- **TASK 1**:
Echo the part of the script that starts with "First one for" and goes on through "TO PROFESSOR CARTWRIGHT.".
- **TASK 2**:
Shorten the paragraph of the script that begins "A CLUTTERED LAB AREA" into one brief sentence that keeps its main facts.

- **GIVEN PASSAGE**:
__________________________________________________

First one for a while. Bit of an odd (potentially unfunny) one so thoughts and crits would be most appreciated.
Thanks in advance.
Bo.
INT. DAY - UNIVERSITY RESEARCH LAB
A CLUTTERED LAB AREA. FRUIT BOXES AND PILES OF VARIOUS VEGETABLES LITTER THE AREA.THE DEAN OF THE UNIVERSITY IS DELIVERING SOME BAD NEWS TO PROFESSOR CARTWRIGHT.
THE DEAN
There's nothing I can do Professor Cartwright. Without seeing some progress this faculty cannot continue funding your... research.
CARTWRIGHT
I just need some more time, sir.
THE DEAN
I think we've been very patient... considering you've kept us in the dark about exactly what it is you are up to in here.
THE DEAN PICKS UP A CABBAGE. TOSSES IT ACROSS THE ROOM.

__________________________________________________

- **GIVEN RECORDS**:
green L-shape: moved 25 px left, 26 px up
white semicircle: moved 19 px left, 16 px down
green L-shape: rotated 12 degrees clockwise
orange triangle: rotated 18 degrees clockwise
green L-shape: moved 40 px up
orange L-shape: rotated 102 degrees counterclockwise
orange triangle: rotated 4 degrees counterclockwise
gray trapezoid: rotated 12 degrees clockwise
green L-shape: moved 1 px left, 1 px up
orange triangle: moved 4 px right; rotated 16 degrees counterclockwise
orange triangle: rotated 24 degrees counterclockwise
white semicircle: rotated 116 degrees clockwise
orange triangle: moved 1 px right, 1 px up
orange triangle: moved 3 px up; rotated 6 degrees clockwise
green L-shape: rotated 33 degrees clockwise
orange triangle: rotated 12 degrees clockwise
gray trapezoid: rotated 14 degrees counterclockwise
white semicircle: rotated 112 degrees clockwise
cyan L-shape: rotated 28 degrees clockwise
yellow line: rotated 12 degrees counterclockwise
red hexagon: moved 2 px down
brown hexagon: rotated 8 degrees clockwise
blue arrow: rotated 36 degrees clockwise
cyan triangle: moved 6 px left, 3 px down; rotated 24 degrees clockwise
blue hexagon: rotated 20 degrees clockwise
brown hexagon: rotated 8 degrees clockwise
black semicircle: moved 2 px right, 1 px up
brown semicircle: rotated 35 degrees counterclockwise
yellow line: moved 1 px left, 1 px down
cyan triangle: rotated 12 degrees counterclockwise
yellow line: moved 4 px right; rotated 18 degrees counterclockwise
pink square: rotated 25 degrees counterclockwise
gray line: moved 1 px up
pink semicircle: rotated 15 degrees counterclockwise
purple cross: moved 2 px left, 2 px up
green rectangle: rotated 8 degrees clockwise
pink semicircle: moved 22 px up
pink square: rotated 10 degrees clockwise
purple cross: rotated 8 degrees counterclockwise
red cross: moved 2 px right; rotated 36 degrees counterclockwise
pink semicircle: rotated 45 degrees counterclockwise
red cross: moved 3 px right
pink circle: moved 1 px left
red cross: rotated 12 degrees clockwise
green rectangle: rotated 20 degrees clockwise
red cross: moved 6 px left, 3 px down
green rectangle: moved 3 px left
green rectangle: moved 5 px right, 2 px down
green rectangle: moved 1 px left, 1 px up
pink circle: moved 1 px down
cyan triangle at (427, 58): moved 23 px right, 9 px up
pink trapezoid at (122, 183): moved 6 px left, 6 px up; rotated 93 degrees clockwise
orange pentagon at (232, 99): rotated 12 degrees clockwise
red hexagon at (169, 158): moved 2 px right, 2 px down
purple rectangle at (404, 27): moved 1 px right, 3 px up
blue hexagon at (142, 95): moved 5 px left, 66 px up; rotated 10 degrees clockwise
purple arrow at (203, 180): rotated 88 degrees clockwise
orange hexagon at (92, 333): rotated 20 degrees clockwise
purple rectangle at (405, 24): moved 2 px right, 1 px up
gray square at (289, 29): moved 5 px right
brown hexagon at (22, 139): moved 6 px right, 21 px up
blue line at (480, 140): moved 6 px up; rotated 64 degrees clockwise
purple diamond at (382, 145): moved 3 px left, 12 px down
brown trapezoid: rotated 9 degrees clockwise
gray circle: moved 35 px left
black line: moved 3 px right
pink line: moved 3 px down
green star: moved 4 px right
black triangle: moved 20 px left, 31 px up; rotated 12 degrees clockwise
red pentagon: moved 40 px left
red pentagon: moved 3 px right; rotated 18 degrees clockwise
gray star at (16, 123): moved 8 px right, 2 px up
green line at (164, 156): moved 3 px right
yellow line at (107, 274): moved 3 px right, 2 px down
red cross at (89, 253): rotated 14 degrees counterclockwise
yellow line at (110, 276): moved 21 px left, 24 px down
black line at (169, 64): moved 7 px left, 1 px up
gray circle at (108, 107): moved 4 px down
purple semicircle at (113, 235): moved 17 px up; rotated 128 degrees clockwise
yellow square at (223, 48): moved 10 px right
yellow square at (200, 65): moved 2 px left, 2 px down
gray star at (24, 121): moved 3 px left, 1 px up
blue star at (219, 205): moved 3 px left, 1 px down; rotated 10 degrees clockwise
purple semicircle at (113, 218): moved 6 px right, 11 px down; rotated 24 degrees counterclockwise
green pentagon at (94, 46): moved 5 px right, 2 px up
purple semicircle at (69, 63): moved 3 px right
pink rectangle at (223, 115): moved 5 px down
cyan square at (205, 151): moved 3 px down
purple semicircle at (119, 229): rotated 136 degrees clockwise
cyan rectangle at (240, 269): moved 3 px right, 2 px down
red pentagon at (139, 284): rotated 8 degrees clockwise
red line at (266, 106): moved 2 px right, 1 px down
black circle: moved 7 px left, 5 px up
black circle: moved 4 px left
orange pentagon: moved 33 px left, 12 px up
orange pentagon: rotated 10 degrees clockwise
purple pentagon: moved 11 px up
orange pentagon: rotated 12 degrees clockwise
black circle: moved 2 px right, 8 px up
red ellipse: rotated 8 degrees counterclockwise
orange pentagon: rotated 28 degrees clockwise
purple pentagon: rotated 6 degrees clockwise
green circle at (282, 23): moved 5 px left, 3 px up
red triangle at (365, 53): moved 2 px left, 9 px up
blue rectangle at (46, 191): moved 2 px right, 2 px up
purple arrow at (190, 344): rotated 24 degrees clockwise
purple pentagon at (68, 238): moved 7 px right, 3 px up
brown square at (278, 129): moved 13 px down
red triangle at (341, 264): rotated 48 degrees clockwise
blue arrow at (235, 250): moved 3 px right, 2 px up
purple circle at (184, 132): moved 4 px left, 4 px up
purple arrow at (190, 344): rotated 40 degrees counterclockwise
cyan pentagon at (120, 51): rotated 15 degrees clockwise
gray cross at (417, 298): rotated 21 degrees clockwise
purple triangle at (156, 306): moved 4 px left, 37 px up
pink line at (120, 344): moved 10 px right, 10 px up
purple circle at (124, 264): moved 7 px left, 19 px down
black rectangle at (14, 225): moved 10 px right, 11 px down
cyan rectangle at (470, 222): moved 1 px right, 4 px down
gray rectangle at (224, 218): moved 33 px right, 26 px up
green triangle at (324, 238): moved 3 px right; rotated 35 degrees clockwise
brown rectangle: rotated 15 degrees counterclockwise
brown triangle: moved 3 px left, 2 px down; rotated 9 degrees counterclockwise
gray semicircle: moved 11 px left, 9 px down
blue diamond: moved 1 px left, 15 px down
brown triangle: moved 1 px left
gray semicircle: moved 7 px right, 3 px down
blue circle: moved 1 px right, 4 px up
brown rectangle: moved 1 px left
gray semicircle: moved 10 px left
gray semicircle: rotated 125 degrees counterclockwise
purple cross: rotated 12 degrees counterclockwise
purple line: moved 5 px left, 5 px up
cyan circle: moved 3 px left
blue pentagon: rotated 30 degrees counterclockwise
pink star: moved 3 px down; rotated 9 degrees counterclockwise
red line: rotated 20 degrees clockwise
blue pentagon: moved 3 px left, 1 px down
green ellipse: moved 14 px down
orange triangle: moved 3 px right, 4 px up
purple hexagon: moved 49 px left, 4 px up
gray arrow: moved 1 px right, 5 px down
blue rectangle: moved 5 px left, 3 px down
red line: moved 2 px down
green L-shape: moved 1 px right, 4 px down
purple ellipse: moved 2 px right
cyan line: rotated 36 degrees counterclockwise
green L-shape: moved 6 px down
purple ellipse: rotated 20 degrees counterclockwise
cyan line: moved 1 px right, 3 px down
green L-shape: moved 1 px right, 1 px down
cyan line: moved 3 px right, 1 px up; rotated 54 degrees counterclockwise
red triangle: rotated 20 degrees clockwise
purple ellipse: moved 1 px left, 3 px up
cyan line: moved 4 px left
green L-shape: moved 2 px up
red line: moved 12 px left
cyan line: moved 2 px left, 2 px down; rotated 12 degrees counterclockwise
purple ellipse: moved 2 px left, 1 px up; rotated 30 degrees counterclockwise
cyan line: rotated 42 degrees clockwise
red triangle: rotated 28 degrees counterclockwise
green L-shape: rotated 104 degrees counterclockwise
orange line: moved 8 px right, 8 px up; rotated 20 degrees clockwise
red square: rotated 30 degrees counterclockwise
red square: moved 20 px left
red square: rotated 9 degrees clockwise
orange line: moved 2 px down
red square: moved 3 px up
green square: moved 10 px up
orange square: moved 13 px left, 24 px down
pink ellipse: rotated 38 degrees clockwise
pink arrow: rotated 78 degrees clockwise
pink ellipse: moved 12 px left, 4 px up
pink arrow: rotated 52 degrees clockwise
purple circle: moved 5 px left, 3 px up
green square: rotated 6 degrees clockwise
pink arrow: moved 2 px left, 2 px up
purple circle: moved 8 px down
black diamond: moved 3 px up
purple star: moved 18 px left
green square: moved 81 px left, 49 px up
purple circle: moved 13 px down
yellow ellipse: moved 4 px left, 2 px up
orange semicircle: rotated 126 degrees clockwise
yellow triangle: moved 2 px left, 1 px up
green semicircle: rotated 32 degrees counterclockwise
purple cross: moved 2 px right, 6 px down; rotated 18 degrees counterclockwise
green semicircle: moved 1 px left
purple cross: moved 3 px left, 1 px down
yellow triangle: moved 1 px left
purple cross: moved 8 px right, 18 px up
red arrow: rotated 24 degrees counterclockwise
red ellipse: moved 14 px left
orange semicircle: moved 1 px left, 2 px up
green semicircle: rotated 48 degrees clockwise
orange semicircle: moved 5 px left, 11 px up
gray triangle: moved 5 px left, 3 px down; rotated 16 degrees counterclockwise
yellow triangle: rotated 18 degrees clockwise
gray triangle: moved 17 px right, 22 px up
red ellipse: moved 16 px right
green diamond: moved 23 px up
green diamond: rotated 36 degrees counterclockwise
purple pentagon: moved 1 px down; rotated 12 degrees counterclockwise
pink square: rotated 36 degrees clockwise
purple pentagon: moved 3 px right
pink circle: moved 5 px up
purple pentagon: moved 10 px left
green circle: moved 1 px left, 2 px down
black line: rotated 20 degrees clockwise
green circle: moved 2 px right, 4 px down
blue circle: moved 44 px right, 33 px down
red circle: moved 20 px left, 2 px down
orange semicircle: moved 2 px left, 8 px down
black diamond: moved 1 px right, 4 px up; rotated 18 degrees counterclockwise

__________________________________________________

- **WRITTEN REPLY 1**:
First one for a while. Bit of an odd (potentially unfunny) one so thoughts and crits would be most appreciated.
Thanks in advance.
Bo.
INT. DAY - UNIVERSITY RESEARCH LAB
A CLUTTERED LAB AREA. FRUIT BOXES AND PILES OF VARIOUS VEGETABLES LITTER THE AREA.THE DEAN OF THE UNIVERSITY IS DELIVERING SOME BAD NEWS TO PROFESSOR CARTWRIGHT.

- **WRITTEN REPLY 2**:
In a cluttered lab strewn with fruit boxes and piles of vegetables, the university's dean gives Professor Cartwright bad news.